» **EXERCISE**
Nothing in the entries should change; repeat them exactly.
+++ EXTRACTED INFORMATION
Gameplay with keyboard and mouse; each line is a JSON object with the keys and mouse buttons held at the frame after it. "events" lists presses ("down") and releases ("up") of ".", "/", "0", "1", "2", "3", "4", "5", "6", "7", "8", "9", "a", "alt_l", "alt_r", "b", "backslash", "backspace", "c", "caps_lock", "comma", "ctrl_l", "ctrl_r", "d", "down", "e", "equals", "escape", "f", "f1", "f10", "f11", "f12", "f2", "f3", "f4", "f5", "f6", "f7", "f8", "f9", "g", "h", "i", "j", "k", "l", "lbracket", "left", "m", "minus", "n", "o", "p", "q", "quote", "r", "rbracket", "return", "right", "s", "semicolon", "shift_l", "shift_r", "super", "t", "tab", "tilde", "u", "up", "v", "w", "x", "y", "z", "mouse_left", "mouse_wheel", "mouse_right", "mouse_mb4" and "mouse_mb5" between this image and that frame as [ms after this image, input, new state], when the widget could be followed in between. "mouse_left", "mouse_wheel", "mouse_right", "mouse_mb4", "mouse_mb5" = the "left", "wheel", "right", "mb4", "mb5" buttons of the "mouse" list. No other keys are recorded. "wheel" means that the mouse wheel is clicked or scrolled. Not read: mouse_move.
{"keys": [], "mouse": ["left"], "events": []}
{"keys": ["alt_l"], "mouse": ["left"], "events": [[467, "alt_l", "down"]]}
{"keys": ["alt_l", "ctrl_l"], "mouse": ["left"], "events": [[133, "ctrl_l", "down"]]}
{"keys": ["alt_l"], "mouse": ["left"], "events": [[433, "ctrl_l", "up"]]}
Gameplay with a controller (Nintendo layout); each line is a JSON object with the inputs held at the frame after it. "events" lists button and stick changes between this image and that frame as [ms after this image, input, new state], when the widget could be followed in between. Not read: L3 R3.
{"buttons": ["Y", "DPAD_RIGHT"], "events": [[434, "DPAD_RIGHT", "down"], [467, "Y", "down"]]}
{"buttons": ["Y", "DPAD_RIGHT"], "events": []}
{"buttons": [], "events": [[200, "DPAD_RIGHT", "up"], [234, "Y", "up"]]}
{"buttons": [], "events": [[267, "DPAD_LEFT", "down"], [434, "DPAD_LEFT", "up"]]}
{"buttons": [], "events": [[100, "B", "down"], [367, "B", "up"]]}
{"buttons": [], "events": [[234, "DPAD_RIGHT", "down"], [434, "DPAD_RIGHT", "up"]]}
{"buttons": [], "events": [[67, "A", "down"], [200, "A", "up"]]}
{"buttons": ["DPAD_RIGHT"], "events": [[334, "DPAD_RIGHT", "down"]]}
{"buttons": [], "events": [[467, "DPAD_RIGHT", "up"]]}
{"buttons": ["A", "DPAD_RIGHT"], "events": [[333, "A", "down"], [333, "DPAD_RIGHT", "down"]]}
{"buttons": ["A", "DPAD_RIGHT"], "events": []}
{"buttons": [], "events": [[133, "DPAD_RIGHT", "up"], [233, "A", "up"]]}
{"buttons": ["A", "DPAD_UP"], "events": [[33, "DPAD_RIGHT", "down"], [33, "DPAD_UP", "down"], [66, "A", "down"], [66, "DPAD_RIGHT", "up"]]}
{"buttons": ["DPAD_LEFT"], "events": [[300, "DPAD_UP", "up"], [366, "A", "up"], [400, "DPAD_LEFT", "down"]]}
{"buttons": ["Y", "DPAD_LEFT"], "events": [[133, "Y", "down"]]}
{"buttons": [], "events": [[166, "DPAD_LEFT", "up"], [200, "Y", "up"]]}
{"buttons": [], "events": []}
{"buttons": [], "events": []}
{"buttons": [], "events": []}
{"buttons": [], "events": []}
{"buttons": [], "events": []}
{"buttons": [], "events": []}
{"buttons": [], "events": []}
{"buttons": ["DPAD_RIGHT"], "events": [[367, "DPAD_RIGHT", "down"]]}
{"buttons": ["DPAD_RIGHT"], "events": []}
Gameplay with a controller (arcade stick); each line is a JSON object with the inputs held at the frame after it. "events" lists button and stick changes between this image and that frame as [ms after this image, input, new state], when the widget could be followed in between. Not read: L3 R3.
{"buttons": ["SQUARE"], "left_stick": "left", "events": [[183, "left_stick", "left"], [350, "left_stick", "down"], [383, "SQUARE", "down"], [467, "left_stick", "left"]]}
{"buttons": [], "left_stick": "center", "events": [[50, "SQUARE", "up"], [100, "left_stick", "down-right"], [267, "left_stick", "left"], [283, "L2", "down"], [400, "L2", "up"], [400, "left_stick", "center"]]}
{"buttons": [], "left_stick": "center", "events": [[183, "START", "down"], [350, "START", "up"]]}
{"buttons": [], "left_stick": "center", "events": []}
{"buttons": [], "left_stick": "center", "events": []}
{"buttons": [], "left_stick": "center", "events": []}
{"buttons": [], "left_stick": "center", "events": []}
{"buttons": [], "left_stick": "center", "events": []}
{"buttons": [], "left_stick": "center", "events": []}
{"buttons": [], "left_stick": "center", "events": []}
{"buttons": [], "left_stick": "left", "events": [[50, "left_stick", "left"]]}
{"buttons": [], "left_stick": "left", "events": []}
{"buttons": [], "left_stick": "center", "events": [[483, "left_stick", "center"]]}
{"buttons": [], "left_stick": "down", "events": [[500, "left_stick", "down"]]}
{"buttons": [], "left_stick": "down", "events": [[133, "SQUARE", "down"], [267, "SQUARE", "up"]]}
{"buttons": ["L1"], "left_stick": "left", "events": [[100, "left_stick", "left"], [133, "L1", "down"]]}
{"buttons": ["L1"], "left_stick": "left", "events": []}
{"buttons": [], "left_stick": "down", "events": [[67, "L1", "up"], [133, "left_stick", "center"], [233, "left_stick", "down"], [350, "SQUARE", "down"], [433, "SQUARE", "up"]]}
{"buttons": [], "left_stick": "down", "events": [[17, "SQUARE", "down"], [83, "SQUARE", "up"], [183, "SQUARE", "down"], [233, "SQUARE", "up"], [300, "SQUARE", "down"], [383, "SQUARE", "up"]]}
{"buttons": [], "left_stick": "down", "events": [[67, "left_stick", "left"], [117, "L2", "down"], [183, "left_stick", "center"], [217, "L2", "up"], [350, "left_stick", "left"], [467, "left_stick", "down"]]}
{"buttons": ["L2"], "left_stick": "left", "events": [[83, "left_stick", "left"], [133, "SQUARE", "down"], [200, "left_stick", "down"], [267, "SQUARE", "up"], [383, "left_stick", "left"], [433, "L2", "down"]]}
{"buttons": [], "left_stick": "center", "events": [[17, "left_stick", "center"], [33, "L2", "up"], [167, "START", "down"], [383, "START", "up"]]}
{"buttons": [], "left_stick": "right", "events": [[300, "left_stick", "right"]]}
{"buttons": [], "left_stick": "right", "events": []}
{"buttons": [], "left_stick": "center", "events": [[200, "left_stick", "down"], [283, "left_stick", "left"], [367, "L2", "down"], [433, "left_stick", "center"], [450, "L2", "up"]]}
++++++
» **SOLVED EXERCISE**
Gameplay with keyboard and mouse; each line is a JSON object with the keys and mouse buttons held at the frame after it. "events" lists presses ("down") and releases ("up") of ".", "/", "0", "1", "2", "3", "4", "5", "6", "7", "8", "9", "a", "alt_l", "alt_r", "b", "backslash", "backspace", "c", "caps_lock", "comma", "ctrl_l", "ctrl_r", "d", "down", "e", "equals", "escape", "f", "f1", "f10", "f11", "f12", "f2", "f3", "f4", "f5", "f6", "f7", "f8", "f9", "g", "h", "i", "j", "k", "l", "lbracket", "left", "m", "minus", "n", "o", "p", "q", "quote", "r", "rbracket", "return", "right", "s", "semicolon", "shift_l", "shift_r", "super", "t", "tab", "tilde", "u", "up", "v", "w", "x", "y", "z", "mouse_left", "mouse_wheel", "mouse_right", "mouse_mb4" and "mouse_mb5" between this image and that frame as [ms after this image, input, new state], when the widget could be followed in between. "mouse_left", "mouse_wheel", "mouse_right", "mouse_mb4", "mouse_mb5" = the "left", "wheel", "right", "mb4", "mb5" buttons of the "mouse" list. No other keys are recorded. "wheel" means that the mouse wheel is clicked or scrolled. Not read: mouse_move.
{"keys": [], "mouse": ["left"], "events": []}
{"keys": ["alt_l"], "mouse": ["left"], "events": [[467, "alt_l", "down"]]}
{"keys": ["alt_l", "ctrl_l"], "mouse": ["left"], "events": [[133, "ctrl_l", "down"]]}
{"keys": ["alt_l"], "mouse": ["left"], "events": [[433, "ctrl_l", "up"]]}
Gameplay with a controller (Nintendo layout); each line is a JSON object with the inputs held at the frame after it. "events" lists button and stick changes between this image and that frame as [ms after this image, input, new state], when the widget could be followed in between. Not read: L3 R3.
{"buttons": ["Y", "DPAD_RIGHT"], "events": [[434, "DPAD_RIGHT", "down"], [467, "Y", "down"]]}
{"buttons": ["Y", "DPAD_RIGHT"], "events": []}
{"buttons": [], "events": [[200, "DPAD_RIGHT", "up"], [234, "Y", "up"]]}
{"buttons": [], "events": [[267, "DPAD_LEFT", "down"], [434, "DPAD_LEFT", "up"]]}
{"buttons": [], "events": [[100, "B", "down"], [367, "B", "up"]]}
{"buttons": [], "events": [[234, "DPAD_RIGHT", "down"], [434, "DPAD_RIGHT", "up"]]}
{"buttons": [], "events": [[67, "A", "down"], [200, "A", "up"]]}
{"buttons": ["DPAD_RIGHT"], "events": [[334, "DPAD_RIGHT", "down"]]}
{"buttons": [], "events": [[467, "DPAD_RIGHT", "up"]]}
{"buttons": ["A", "DPAD_RIGHT"], "events": [[333, "A", "down"], [333, "DPAD_RIGHT", "down"]]}
{"buttons": ["A", "DPAD_RIGHT"], "events": []}
{"buttons": [], "events": [[133, "DPAD_RIGHT", "up"], [233, "A", "up"]]}
{"buttons": ["A", "DPAD_UP"], "events": [[33, "DPAD_RIGHT", "down"], [33, "DPAD_UP", "down"], [66, "A", "down"], [66, "DPAD_RIGHT", "up"]]}
{"buttons": ["DPAD_LEFT"], "events": [[300, "DPAD_UP", "up"], [366, "A", "up"], [400, "DPAD_LEFT", "down"]]}
{"buttons": ["Y", "DPAD_LEFT"], "events": [[133, "Y", "down"]]}
{"buttons": [], "events": [[166, "DPAD_LEFT", "up"], [200, "Y", "up"]]}
{"buttons": [], "events": []}
{"buttons": [], "events": []}
{"buttons": [], "events": []}
{"buttons": [], "events": []}
{"buttons": [], "events": []}
{"buttons": [], "events": []}
{"buttons": [], "events": []}
{"buttons": ["DPAD_RIGHT"], "events": [[367, "DPAD_RIGHT", "down"]]}
{"buttons": ["DPAD_RIGHT"], "events": []}
Gameplay with a controller (arcade stick); each line is a JSON object with the inputs held at the frame after it. "events" lists button and stick changes between this image and that frame as [ms after this image, input, new state], when the widget could be followed in between. Not read: L3 R3.
{"buttons": ["SQUARE"], "left_stick": "left", "events": [[183, "left_stick", "left"], [350, "left_stick", "down"], [383, "SQUARE", "down"], [467, "left_stick", "left"]]}
{"buttons": [], "left_stick": "center", "events": [[50, "SQUARE", "up"], [100, "left_stick", "down-right"], [267, "left_stick", "left"], [283, "L2", "down"], [400, "L2", "up"], [400, "left_stick", "center"]]}
{"buttons": [], "left_stick": "center", "events": [[183, "START", "down"], [350, "START", "up"]]}
{"buttons": [], "left_stick": "center", "events": []}
{"buttons": [], "left_stick": "center", "events": []}
{"buttons": [], "left_stick": "center", "events": []}
{"buttons": [], "left_stick": "center", "events": []}
{"buttons": [], "left_stick": "center", "events": []}
{"buttons": [], "left_stick": "center", "events": []}
{"buttons": [], "left_stick": "center", "events": []}
{"buttons": [], "left_stick": "left", "events": [[50, "left_stick", "left"]]}
{"buttons": [], "left_stick": "left", "events": []}
{"buttons": [], "left_stick": "center", "events": [[483, "left_stick", "center"]]}
{"buttons": [], "left_stick": "down", "events": [[500, "left_stick", "down"]]}
{"buttons": [], "left_stick": "down", "events": [[133, "SQUARE", "down"], [267, "SQUARE", "up"]]}
{"buttons": ["L1"], "left_stick": "left", "events": [[100, "left_stick", "left"], [133, "L1", "down"]]}
{"buttons": ["L1"], "left_stick": "left", "events": []}
{"buttons": [], "left_stick": "down", "events": [[67, "L1", "up"], [133, "left_stick", "center"], [233, "left_stick", "down"], [350, "SQUARE", "down"], [433, "SQUARE", "up"]]}
{"buttons": [], "left_stick": "down", "events": [[17, "SQUARE", "down"], [83, "SQUARE", "up"], [183, "SQUARE", "down"], [233, "SQUARE", "up"], [300, "SQUARE", "down"], [383, "SQUARE", "up"]]}
{"buttons": [], "left_stick": "down", "events": [[67, "left_stick", "left"], [117, "L2", "down"], [183, "left_stick", "center"], [217, "L2", "up"], [350, "left_stick", "left"], [467, "left_stick", "down"]]}
{"buttons": ["L2"], "left_stick": "left", "events": [[83, "left_stick", "left"], [133, "SQUARE", "down"], [200, "left_stick", "down"], [267, "SQUARE", "up"], [383, "left_stick", "left"], [433, "L2", "down"]]}
{"buttons": [], "left_stick": "center", "events": [[17, "left_stick", "center"], [33, "L2", "up"], [167, "START", "down"], [383, "START", "up"]]}
{"buttons": [], "left_stick": "right", "events": [[300, "left_stick", "right"]]}
{"buttons": [], "left_stick": "right", "events": []}
{"buttons": [], "left_stick": "center", "events": [[200, "left_stick", "down"], [283, "left_stick", "left"], [367, "L2", "down"], [433, "left_stick", "center"], [450, "L2", "up"]]}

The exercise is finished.